テキスト抜粋.
これに立ち向かって行動できないために「回避行動」が起きてしまいます。
不安に負けてしまう原因としては、「未来の自分への思いやり」が低下していることが考えられます。
今の自分と未来の自分のつながりを感じられない
未来に自分への思いやりが持てない原因としては、「今と自分」と「未来の自分」のつながりを感じられないことが挙げられます。
例えば、受験勉強がめんどくて進まない場合、合格できなかった将来の自分を他人事として捉えてしまうのです。
これは心理学では、「自己連続性(Self-Continuity)」と呼ばれています[1]。自己連続性(今と未来の自分がつながっている感覚)が低いと、目の前の誘惑に負けやすくなり、不安や恐怖、めんどくささから回避行動が起きてしまうのです。
一時的な近視眼性(temporal myopia)とは?
また別の用語では、「一時的な近視眼性(temporal myopia)」とも呼ばれています。
将来の自分を「抽象的で別人」のように捉え「感情的なつながりを持たない」ような状況のことを言います。つまり、目の前にある恐怖に集中しすぎて将来の自分が見えなくなってしまいます。
人間は未来のことを考えるのが、本当に下手クソな生き物です。そのため、いくら不安を克服したいと思ってもそれに対して必要な行動をとることが難しいのです。
では、克服できないものと諦めるしかないのか。
もちろんそんなことはなく、「未来を具体的に明確にする」「マインドフルネスを身に着ける」ことで不安を感じつつも行動することができます。
未来の自分を明確にする方法
ではここから、回避行動を和らげるための方法をいくつか解説していきます。
小さいゴールを設定する
将来の自分とのつながりが見えなくなるのは、長期の目標しか立てていないから。例えば、
「人見知りを克服したい」
「テストで80点を取りたい」
「1年でダイエット20㎏痩せる」
などです。しかし、これでは目標が大きすぎて、将来がぼんやりとしてしまいます。
そこで、大きな目標に対する小さなステップを決めて、1段1段クリアしていくことで将来と現在につながりが見えてきます。例えば、
「人見知りを克服したい」
⇒「毎日自分から1回は挨拶をする」
「テストで80点を取りたい」
⇒「毎日最低5時間は勉強する」
「1年でダイエット20㎏痩せる」
⇒「週1回5分間ジョギングする」
といった小さなステップを踏むことで、未来をより明確なものにできます。その結果、不安感が少なくなり、回避癖も和らいでいくのです。
ちなみに小さなゴールを作ることで先延ばしを克服することができた!という研究結果[1]も出ています。
反応妨害
反応妨害とは、
- 回避行動ができない状況や環境を作って、
不安に向かっていく方法です。

提供データ.
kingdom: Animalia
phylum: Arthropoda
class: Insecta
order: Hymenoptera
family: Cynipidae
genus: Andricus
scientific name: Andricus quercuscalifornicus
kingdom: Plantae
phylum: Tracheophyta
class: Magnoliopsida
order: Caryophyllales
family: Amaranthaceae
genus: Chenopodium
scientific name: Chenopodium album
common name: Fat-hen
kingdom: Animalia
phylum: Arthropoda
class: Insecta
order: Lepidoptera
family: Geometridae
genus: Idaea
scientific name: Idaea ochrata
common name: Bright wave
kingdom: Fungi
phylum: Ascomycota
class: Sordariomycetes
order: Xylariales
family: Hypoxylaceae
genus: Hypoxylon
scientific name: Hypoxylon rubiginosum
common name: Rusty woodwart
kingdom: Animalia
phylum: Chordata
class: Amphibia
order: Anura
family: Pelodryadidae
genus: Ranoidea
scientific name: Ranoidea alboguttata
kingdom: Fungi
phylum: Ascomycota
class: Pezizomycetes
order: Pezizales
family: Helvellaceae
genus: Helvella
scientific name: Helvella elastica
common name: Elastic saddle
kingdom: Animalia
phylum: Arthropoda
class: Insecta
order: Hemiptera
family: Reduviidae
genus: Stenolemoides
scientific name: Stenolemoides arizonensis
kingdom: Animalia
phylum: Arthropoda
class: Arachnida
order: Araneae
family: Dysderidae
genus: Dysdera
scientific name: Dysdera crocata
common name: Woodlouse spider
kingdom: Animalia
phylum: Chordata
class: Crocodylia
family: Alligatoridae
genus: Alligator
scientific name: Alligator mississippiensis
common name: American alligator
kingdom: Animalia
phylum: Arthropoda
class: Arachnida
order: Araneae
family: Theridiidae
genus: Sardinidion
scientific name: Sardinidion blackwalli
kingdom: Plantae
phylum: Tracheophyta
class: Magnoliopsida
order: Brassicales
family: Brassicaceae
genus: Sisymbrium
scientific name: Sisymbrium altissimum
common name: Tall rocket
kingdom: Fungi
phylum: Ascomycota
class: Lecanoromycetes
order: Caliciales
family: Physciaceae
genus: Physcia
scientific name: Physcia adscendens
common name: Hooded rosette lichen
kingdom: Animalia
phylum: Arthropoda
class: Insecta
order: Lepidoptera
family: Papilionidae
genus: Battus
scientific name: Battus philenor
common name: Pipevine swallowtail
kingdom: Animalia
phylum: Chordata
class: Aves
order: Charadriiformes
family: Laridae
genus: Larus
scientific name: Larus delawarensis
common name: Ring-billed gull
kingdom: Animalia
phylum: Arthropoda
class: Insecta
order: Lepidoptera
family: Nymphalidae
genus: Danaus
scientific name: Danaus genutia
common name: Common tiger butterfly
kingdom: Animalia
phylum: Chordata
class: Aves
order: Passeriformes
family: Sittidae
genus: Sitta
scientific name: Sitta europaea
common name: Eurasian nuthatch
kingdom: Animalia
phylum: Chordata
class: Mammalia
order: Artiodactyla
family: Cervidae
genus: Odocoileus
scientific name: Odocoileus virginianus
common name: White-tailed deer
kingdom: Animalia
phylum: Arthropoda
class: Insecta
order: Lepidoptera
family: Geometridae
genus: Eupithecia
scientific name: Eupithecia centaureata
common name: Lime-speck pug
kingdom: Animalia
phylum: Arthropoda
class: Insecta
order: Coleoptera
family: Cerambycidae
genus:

課題. テキスト抜粋で、大きな目標に対する小さなステップの例として「⇒」の後に書かれているものをすべて挙げよ。 データはこの作業には関わらない。

回答.
- 毎日自分から1回は挨拶をする
- 毎日最低5時間は勉強する
- 週1回5分間ジョギングする